Exercise description →
Print every line in the rows below exactly as it appears, leaving out the pictures.

Data supplied →
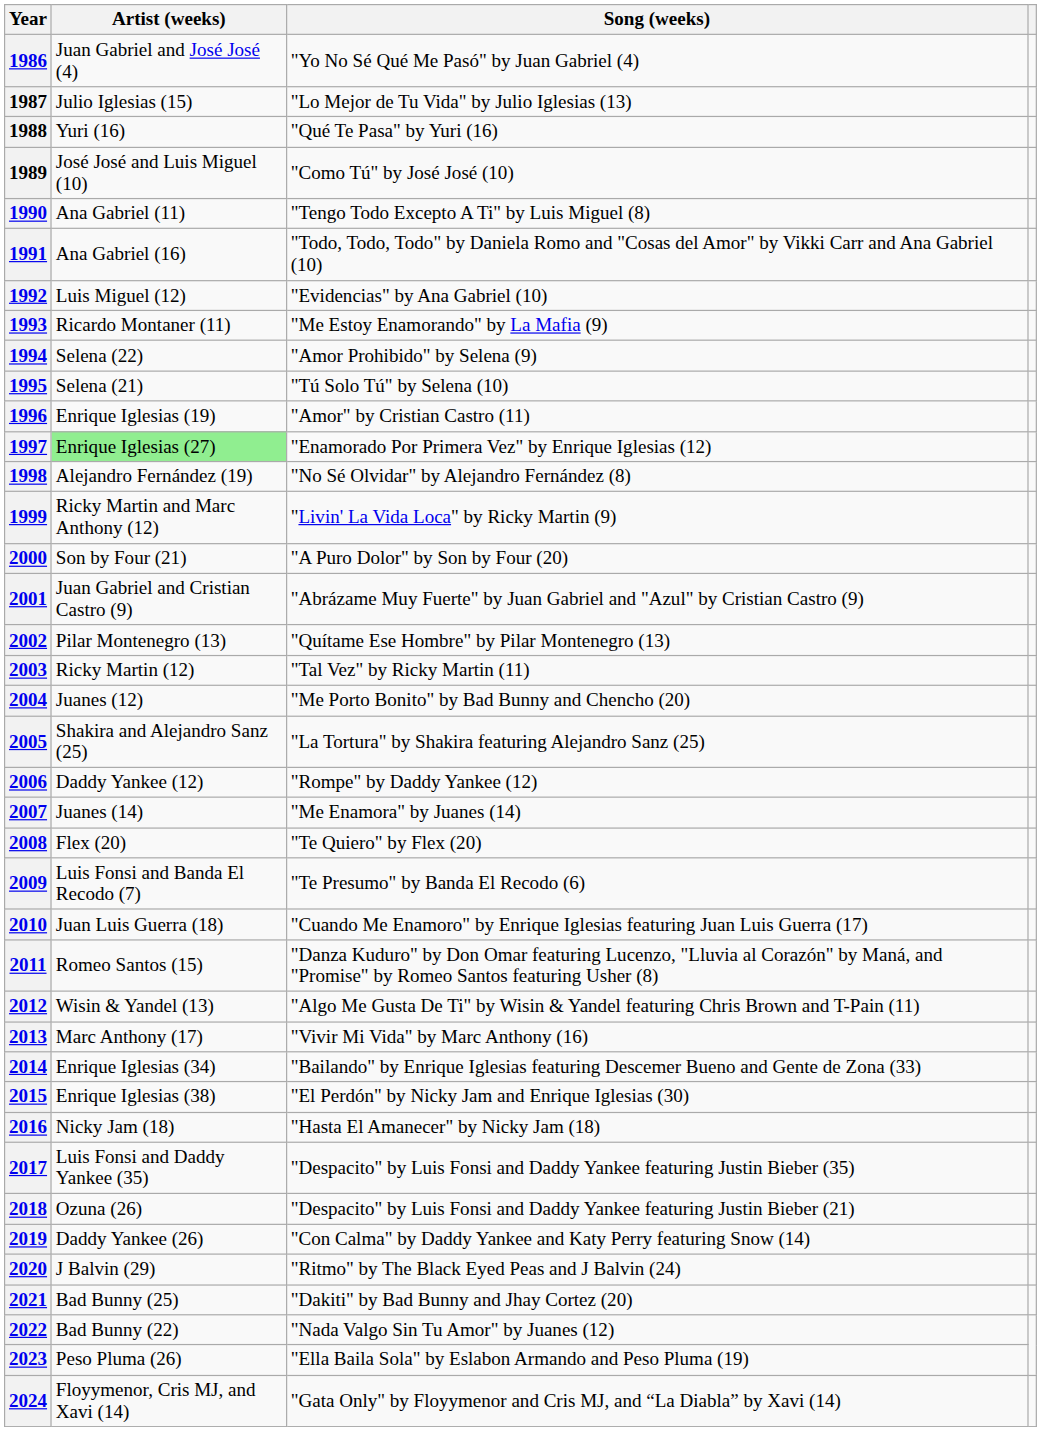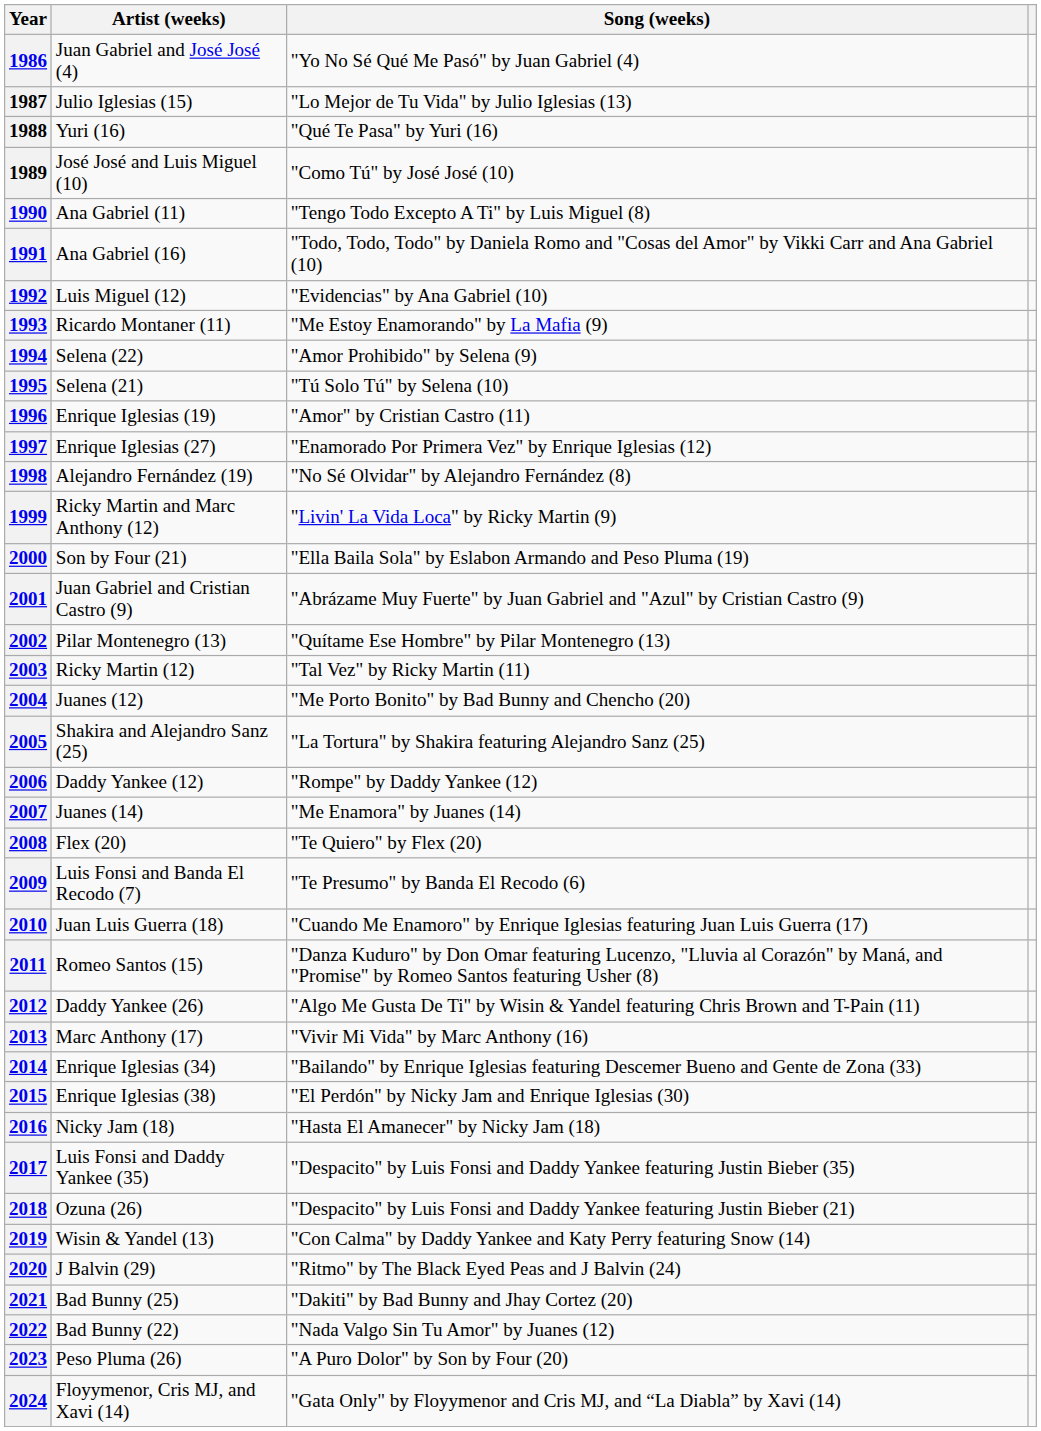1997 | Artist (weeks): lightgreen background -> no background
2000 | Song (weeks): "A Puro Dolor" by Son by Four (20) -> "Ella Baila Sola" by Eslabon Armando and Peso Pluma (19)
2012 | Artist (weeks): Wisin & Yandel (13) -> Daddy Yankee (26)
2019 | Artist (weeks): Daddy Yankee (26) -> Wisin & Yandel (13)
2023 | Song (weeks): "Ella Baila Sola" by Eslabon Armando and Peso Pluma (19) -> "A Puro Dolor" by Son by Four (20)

Result of this exercise →
1997 | Artist (weeks): lightgreen background -> no background
2000 | Song (weeks): "A Puro Dolor" by Son by Four (20) -> "Ella Baila Sola" by Eslabon Armando and Peso Pluma (19)
2012 | Artist (weeks): Wisin & Yandel (13) -> Daddy Yankee (26)
2019 | Artist (weeks): Daddy Yankee (26) -> Wisin & Yandel (13)
2023 | Song (weeks): "Ella Baila Sola" by Eslabon Armando and Peso Pluma (19) -> "A Puro Dolor" by Son by Four (20)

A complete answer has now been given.